Collected data entries

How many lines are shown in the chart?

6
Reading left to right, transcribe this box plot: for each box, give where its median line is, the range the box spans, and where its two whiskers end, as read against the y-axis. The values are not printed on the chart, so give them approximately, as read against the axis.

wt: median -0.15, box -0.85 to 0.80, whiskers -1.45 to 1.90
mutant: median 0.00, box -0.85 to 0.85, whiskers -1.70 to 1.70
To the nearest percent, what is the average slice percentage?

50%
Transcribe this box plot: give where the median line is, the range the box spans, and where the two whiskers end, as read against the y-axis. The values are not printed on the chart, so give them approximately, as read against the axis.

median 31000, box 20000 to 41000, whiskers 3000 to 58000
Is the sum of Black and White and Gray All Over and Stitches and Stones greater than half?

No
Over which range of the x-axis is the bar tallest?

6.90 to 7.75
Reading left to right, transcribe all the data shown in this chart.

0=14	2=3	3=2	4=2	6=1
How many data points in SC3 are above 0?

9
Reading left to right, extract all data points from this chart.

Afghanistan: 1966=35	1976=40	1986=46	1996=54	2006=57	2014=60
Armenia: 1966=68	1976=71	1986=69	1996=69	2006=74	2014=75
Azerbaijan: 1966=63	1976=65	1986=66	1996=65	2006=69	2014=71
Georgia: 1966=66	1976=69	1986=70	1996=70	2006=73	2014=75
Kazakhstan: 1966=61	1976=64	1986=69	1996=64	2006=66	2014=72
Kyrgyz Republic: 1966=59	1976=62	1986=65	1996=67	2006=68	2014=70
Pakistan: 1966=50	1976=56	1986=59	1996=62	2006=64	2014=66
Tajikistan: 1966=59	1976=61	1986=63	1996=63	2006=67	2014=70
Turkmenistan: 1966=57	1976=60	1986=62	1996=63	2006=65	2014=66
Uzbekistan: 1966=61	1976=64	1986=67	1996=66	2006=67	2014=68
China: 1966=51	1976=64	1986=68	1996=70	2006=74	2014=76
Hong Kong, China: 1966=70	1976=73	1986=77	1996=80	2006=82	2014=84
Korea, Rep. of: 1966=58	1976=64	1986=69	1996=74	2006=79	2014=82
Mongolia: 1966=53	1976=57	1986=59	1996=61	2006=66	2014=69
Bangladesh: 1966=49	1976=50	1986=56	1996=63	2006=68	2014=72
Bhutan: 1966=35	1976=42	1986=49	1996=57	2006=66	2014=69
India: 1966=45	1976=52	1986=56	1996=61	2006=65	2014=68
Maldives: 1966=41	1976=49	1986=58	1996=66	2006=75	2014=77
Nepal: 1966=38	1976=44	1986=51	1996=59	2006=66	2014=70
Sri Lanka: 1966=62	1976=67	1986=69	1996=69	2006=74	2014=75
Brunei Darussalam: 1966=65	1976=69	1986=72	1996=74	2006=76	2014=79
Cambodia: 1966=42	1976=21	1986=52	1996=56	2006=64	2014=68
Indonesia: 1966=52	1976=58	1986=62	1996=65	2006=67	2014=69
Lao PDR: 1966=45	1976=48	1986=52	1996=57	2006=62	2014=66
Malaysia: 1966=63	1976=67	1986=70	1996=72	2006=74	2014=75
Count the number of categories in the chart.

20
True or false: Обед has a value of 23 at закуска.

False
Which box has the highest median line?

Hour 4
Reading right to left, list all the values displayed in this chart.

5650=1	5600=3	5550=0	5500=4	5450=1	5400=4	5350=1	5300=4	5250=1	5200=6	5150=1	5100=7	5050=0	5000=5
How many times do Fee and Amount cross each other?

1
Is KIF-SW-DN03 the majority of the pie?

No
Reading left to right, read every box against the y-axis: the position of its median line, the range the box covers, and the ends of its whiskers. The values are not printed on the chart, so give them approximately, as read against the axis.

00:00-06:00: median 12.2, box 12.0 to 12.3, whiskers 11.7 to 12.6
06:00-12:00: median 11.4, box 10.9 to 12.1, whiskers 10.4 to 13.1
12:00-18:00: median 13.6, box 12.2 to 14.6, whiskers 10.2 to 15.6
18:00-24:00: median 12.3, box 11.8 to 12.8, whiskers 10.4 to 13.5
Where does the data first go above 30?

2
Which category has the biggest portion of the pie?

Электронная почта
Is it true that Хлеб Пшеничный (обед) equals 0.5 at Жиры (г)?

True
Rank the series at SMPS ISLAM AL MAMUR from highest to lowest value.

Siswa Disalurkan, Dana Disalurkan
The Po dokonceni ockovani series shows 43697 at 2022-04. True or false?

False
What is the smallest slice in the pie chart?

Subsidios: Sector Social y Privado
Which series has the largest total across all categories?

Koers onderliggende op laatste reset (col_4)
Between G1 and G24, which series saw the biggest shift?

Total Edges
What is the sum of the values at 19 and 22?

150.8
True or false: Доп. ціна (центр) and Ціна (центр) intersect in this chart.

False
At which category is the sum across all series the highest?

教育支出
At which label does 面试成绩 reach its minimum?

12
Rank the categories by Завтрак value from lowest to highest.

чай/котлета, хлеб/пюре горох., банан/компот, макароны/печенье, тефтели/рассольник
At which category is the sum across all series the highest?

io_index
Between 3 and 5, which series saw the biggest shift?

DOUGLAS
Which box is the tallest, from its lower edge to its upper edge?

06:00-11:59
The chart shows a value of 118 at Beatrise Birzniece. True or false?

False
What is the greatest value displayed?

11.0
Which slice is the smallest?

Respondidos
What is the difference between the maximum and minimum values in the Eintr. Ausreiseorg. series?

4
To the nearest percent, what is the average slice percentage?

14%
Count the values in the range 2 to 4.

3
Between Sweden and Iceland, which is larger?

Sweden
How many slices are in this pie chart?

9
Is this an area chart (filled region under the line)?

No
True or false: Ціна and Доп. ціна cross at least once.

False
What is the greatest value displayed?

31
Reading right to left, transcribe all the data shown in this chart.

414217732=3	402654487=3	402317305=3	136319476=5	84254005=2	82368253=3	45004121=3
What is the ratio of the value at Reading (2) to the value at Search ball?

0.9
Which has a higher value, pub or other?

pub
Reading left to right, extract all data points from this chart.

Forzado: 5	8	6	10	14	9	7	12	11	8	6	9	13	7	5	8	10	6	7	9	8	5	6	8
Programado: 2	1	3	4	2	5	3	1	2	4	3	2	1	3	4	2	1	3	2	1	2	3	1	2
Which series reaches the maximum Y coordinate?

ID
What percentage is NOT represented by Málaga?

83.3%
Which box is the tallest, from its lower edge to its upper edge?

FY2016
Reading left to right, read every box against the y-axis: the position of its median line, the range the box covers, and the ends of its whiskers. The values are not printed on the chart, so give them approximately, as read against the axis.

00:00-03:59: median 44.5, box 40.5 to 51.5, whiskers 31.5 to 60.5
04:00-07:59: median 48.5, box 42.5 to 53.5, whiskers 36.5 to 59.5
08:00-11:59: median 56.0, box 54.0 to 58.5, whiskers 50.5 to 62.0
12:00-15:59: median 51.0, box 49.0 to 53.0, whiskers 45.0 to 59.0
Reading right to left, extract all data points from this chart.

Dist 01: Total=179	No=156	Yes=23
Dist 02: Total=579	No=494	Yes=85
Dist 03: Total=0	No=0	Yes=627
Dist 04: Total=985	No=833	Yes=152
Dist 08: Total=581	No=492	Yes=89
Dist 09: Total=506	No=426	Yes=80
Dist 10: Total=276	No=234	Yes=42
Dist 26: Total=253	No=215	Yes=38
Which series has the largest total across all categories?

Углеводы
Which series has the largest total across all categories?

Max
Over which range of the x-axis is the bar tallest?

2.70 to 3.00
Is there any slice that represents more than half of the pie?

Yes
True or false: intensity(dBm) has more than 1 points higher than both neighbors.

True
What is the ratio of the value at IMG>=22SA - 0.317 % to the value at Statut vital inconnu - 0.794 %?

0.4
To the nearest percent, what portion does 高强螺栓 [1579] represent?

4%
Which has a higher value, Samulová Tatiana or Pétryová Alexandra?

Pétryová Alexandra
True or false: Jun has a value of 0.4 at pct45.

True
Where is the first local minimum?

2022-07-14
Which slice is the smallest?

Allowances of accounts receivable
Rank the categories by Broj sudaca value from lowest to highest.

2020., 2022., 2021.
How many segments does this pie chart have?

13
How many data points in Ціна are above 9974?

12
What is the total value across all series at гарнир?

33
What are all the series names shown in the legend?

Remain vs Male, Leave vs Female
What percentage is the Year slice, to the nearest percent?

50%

● **About this exercise**:
Count the lines of the data above containing the word "that", and reply with only the number.

● **Answer to the problem**:
2